Saturday, March 3, 2012
There have been a bunch of films over the years where women kick serious ass. Hanna, The Girl With the Dragon Tattoo, and Haywire are the latest in this genre. Tonight's film was a revisit of an earlier entry to that genre, Luc Besson's 1990 film La Femme Nikita.
From a script by Luc Besson, La Femme Nikita tells of a drug-addicted 19-year-old girl on the streets of Paris who is involved in a robbery that turns into a bloodbath. She is officially killed off for her sins--newspaper story, public funeral and all--but in actuality someone takes note of her innate skills and she is secreted off to a special prison / school where she is given a chance at redemption by being extensively trained--reprogrammed--as a government assassin. After a rocky and rebellious beginning, she settles in to her training and, having a natural flair for violence, takes to the routine quite naturally. This takes the first half of the film to effect. The latter half involves her attempts to set up a normal life in Paris--something she's never had-- after her training and to integrate that normal life and its mundane joys and delights with the sporadic demands for her violent talents.
The film was remade almost right away in an English language version, directed by John Badham and titled Point Of No Return (1993), and it has gone on to spawn a television series. (It apparently also spawned a Chinese-language version in 1991 called Black Cat.) I've never seen the television series, nor, of course, the Hong Kong film; but I've seen Point Of No Return and thought it fine but unnecessary when the original which it seeks to copy is so good and readily available. And it is good. La Femme Nikita has all the ingredients for a first-rate pot-boiler, with sex (a little) and violence and tears and drama and tightropes. It's nice enough looking and tightly directed.
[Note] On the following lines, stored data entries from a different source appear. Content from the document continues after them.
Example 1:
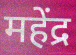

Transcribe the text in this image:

महेंद्र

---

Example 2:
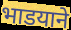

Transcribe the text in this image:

भाडयाने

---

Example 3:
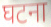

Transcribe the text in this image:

घटना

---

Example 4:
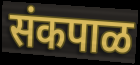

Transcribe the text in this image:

संकपाळ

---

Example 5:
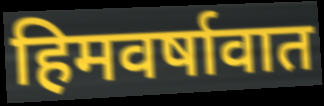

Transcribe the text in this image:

हिमवर्षावातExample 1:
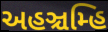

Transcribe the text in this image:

અહઞ્ચમ્હિ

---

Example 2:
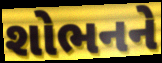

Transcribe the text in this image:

શોભનને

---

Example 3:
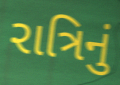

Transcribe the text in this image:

રાત્રિનું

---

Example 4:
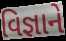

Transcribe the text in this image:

વિજ્ઞાને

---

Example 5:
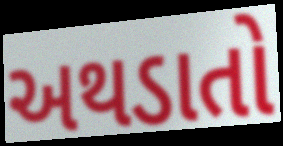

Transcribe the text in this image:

અથડાતો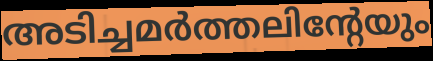
അടിച്ചമർത്തലിന്റേയും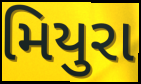
મિયુરાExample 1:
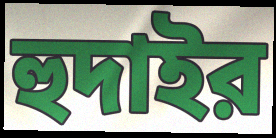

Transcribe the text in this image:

হুদাইর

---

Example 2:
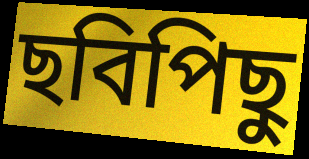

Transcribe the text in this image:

ছবিপিছু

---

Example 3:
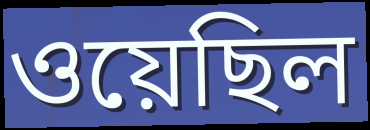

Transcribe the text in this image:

ওয়েছিল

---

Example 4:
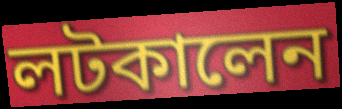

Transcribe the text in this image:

লটকালেন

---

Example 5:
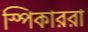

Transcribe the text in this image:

স্পিকাররাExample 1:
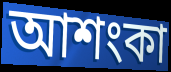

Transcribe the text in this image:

আশংকা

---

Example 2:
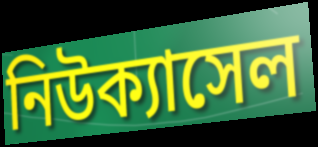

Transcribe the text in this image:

নিউক্যাসেল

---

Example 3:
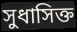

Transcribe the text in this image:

সুধাসিক্ত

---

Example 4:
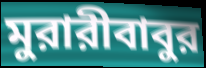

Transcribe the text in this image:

মুরারীবাবুর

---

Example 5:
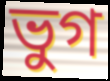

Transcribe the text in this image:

ভুগ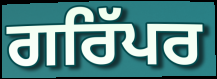
ਗਰਿੱਪਰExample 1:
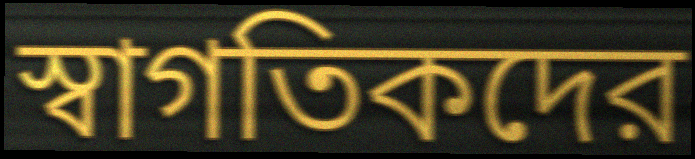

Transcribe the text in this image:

স্বাগতিকদের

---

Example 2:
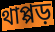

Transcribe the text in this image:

থাপ্পড়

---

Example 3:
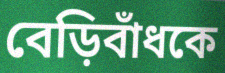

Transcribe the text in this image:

বেড়িবাঁধকে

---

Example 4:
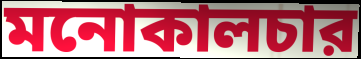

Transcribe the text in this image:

মনোকালচার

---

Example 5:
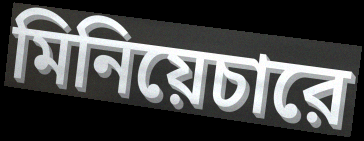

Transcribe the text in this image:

মিনিয়েচারে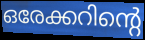
ഒരേക്കറിന്റെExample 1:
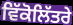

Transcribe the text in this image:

ਵਿੱਕੋਲਿੱਤਰੇ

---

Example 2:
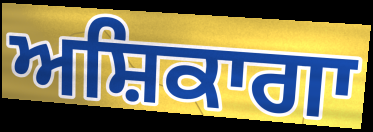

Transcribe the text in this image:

ਅਸ਼ਿਕਾਗਾ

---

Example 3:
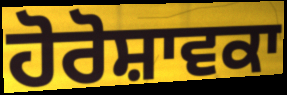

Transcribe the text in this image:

ਹੋਰੋਸ਼ਾਵਕਾ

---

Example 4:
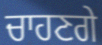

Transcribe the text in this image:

ਚਾਹਣਗੇ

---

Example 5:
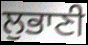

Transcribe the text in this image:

ਲੁਭਾਣੀ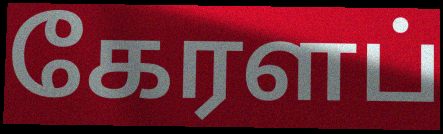
கேரளப்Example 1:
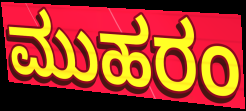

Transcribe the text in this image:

ಮುಹರಂ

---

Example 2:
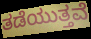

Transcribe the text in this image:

ತಡೆಯುತ್ತವೆ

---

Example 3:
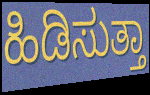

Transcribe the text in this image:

ಹಿಡಿಸುತ್ತಾ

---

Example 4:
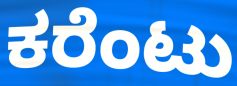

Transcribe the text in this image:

ಕರೆಂಟು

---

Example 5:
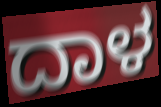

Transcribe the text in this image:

ದಾಳ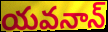
యవనాన్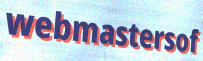
webmastersof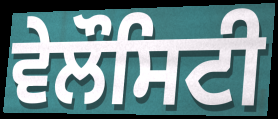
ਵੇਲੌਸਿਟੀ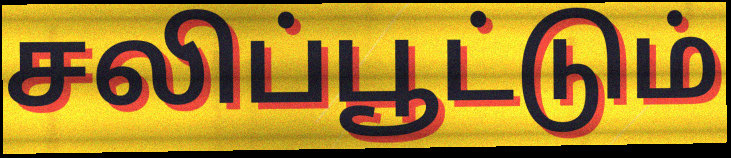
சலிப்பூட்டும்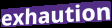
exhaution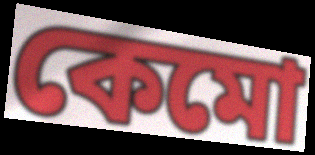
কেমোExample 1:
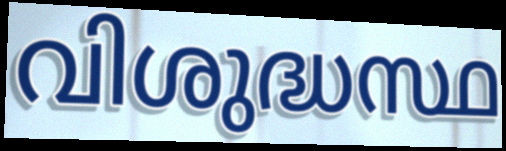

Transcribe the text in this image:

വിശുദ്ധസ്ഥ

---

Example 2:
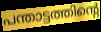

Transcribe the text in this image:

പന്താട്ടത്തിന്റെ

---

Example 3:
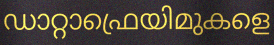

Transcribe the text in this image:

ഡാറ്റാഫ്രെയിമുകളെ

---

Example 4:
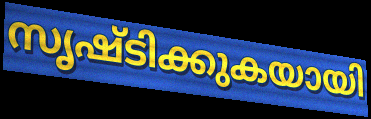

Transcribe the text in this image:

സൃഷ്ടിക്കുകയായി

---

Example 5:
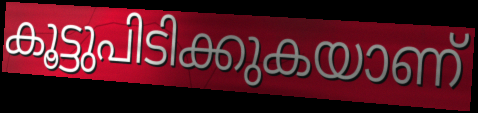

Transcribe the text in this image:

കൂട്ടുപിടിക്കുകയാണ്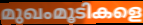
മുഖംമൂടികളെ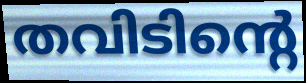
തവിടിന്റെ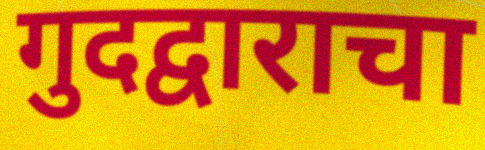
गुदद्वाराचा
But it's one of those films that relies almost entirely on the screen magnetism of its central character.
Nikita is played here by the fantastic Anne Parillaud, a French actress that hasn't done much else that played Stateside (I see she was in The Man With the Iron Mask some years back). Luc Besson seems to have a thing for gamine characters. I remember falling in love with Milla Jovovich in The Fifth Element, and my reaction to Parillaud's Nikita is similar: you instinctively want to take them home--provided they don't kill you first, that is. Seemingly equal parts Lisbeth Salander and Audrey Hepburn, Parillaud gives us a wonderfully damaged creature who can turn off her vulnerability and turn on a lethality apparently at will. Beyond the expected ass-kicking scenes, the movie's pull comes from her transformation: from such depraved beginnings, we see her blossom as a person who has been given the most mundane--yet most sublime--of gifts: a normal life.
Or at least it seems normal enough until her work interferes.
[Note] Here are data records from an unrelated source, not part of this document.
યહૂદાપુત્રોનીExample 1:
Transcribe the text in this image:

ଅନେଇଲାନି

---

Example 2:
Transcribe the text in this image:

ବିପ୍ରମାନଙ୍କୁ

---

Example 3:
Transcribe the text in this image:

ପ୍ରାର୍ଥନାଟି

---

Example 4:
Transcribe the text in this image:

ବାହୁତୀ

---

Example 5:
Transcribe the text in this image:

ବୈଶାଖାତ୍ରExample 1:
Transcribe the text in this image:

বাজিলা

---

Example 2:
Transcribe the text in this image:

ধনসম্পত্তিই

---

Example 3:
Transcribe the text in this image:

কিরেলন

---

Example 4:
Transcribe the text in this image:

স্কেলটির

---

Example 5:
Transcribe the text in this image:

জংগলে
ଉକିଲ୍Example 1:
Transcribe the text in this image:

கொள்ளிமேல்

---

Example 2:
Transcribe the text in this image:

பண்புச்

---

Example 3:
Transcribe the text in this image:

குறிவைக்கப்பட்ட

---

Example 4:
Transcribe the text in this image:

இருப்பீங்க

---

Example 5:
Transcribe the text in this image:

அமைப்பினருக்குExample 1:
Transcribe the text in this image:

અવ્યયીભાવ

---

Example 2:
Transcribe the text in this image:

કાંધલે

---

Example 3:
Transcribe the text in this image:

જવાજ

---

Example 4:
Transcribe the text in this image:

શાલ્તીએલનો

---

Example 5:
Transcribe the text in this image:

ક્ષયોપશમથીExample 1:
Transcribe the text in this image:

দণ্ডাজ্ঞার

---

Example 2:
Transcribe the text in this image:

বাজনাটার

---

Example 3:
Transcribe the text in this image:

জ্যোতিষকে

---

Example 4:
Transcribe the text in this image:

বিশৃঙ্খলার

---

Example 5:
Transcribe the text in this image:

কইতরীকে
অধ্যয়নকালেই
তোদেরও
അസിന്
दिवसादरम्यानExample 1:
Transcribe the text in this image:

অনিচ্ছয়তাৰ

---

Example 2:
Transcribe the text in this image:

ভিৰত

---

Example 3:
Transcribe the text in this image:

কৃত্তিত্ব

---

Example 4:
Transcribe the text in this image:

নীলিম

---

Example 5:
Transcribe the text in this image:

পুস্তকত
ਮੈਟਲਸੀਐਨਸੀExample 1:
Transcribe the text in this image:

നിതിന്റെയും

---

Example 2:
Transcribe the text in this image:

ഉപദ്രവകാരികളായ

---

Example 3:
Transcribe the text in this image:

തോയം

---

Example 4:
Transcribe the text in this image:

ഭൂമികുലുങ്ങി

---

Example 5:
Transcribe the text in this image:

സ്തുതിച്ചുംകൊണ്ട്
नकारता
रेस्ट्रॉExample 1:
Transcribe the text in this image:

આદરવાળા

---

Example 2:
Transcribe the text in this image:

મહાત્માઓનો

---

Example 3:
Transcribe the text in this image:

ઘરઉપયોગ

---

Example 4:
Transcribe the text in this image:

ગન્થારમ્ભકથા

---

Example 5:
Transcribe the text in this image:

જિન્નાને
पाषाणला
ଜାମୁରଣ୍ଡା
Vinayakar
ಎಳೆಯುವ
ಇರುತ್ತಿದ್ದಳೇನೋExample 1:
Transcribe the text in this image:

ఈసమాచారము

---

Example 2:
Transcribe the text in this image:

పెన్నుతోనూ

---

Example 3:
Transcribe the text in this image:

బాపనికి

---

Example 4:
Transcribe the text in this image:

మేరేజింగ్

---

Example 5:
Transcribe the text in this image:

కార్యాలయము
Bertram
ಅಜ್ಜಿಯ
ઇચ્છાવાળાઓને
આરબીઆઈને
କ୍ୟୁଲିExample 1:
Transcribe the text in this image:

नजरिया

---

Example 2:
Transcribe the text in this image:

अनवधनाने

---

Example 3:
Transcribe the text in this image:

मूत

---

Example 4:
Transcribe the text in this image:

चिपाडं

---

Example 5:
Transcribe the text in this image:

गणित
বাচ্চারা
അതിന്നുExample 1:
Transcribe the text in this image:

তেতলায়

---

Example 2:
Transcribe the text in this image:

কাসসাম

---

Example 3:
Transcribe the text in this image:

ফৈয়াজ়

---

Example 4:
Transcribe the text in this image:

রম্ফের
The movie's key emotional relationship is not between Nikita and the man she begins dating once she's out on her own, but rather between her and Bob, her handler (Tcheky Karyo). They don't have an affair, but he alone knows her real story, and he alone can judge just how deep a hole she has climbed out of. For her part, she knows that Bob had faith in her and staked everything on her at a time when no other person on earth would lift a finger for her--on the contrary, the system wanted her dead and gone. So from that angle, she owes everything to him. They are like soldiers who have been through battle together. But Bob had faith in her candidacy for a distasteful job; so he's also the connection to the thing that becomes her torture, the thing that threatens to keep her from what she finally can see and want. As Besson tells it, it makes for a compelling story.
There are a couple noteworthy supporting roles as well. Beyond Tcheky Karyo, there are small parts for Jeanne Moreau and Jean Reno, both fabulous and versatile French actors. Jean-Hughes Anglade does a fine job as Nikita's boyfriend. Everybody else is pretty much a cardboard cutout. But Parillaud is awesome, and that's pretty much all that matters here.